WINTHROP HEALTH AND REHABILITATION

12 CHATEAU DRIVE
ROME, GA

Based on observations, record review, interviews, and review of the facility policy titled, Abuse Prohibition, the facility failed to effectively address the sexually aggressive behavior of one of four residents (R#364). The facility failed to put effective interventions in place to protect three of four residents (R#17, R#55, R#42) from resident-to-resident sexual abuse. The deficient practice had the potential to affect all 61 residents residing in the facility

Winthrop Health is also on the NHAA Watchlist because they have put residents in IMMEDIATE JEOPARDY, caused ACTUAL HARM to residents, has received the worst ratings and had unsafe staffing levels despite large revenues. Visit the NHAA Watchlist page for Winthrop Health to learn more.

If you have or had a loved one living in this nursing home or any other nursing home where you suspect any form of abuse or neglect, contact us immediately.

State Findings:

Protect each resident from all types of abuse such as physical, mental, sexual abuse, physical punishment, and neglect by anybody.

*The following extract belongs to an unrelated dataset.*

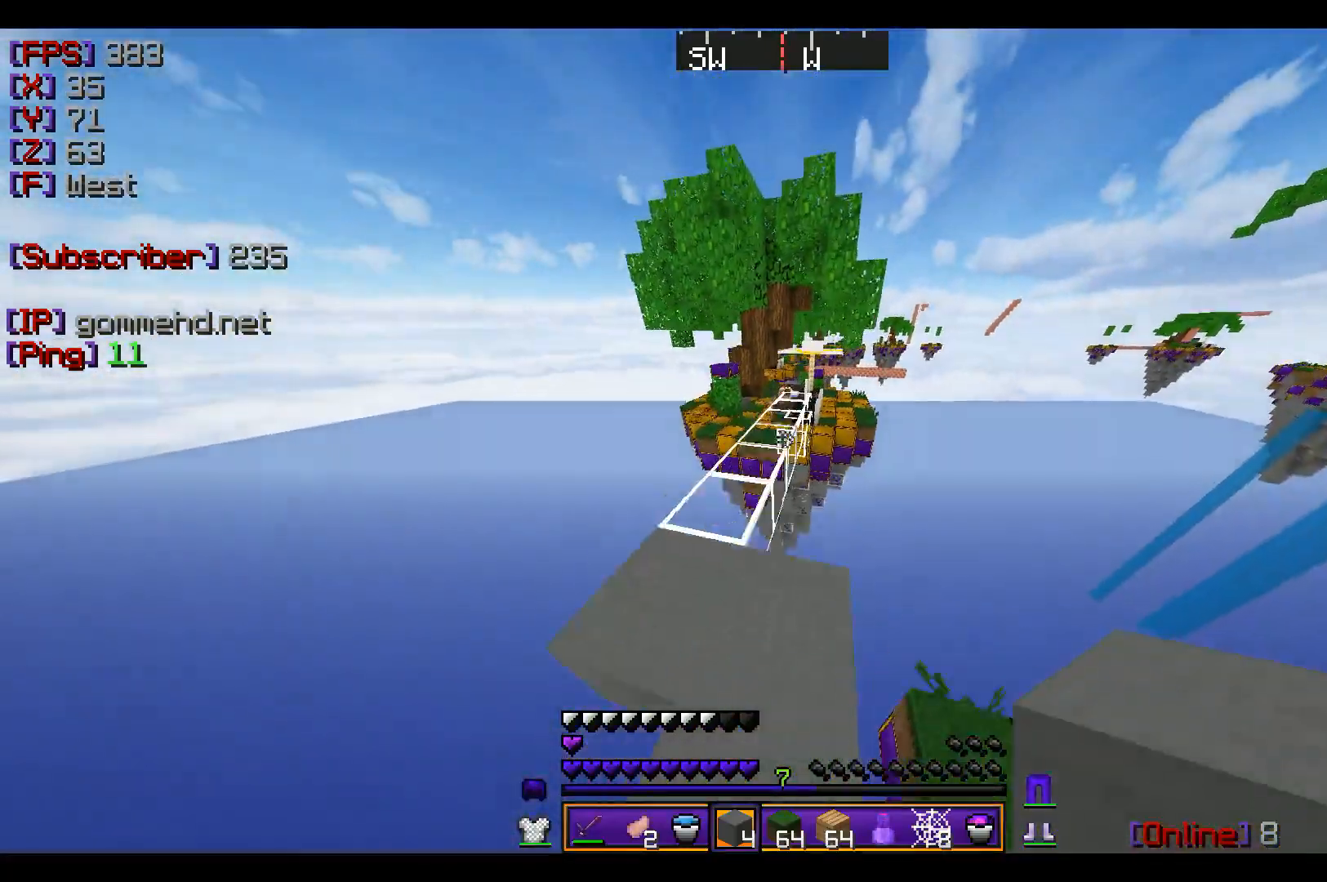
{"keys": ["w"], "mouse": [], "events": [[67, "a", "down"], [234, "a", "up"]]}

**NOTE- TERMS IN BRACKETS HAVE BEEN EDITED TO PROTECT CONFIDENTIALITY** 38514

Based on observations, record review, interviews, and review of the facility policy titled, Abuse Prohibition, the facility failed to effectively address the sexually aggressive behavior of one of four residents (R#364). The facility failed to put effective interventions in place to protect three of four residents (R#17, R#55, R#42) from resident-to-resident sexual abuse. The deficient practice had the potential to affect all 61 residents residing in the facility

On 04/14/2022, a determination was made that a situation in which the facility’s noncompliance with one or more requirements of participation had caused or had the likelihood to cause, serious injury, harm, impairment, or death to residents.

The facility’s Administrator was informed of the Immediate Jeopardy (IJ) on 04/14/2022 at 7:46 PM. The noncompliance related to the immediate jeopardy was identified to have existed on 05/23/2021. The immediate jeopardy was removed on 04/17/2022.

The IJ is outlined as follows:

The IJ began on 05/23/2021, when R#364 was found in the room of R#17, a resident with severe cognitive impairment, with his hands under the resident’s shirt on the resident’s breasts. On 5/23/2021, R#17, reported to staff that she had been molested. The facility failed to put interventions in place to prevent future incidents from taking place. R#17 was subsequently sexually abused a second time by R#364 on 07/11/2021 when R#364 was found with his hands under R#17’s shirt. Additional residents were sexually abused by R#364. R#55, a bedbound resident with moderate cognitive impairment, was sexually abused by R#364 on 08/27/2021, when R#364 was observed in R#55’s room, with his hand under R#55’s cover. R#55’s brief was
observed to be un-taped and folded back. On 1/21/2022, R#364 was found with his hand on the chest of R#42 another resident with severe cognitive impairment. The facility failed to address the sexually aggressive behavior of R#364 and failed to put effective interventions in place and therefore failed to protect R#17, R#55, and R#42 from resident-to-resident sexual abuse.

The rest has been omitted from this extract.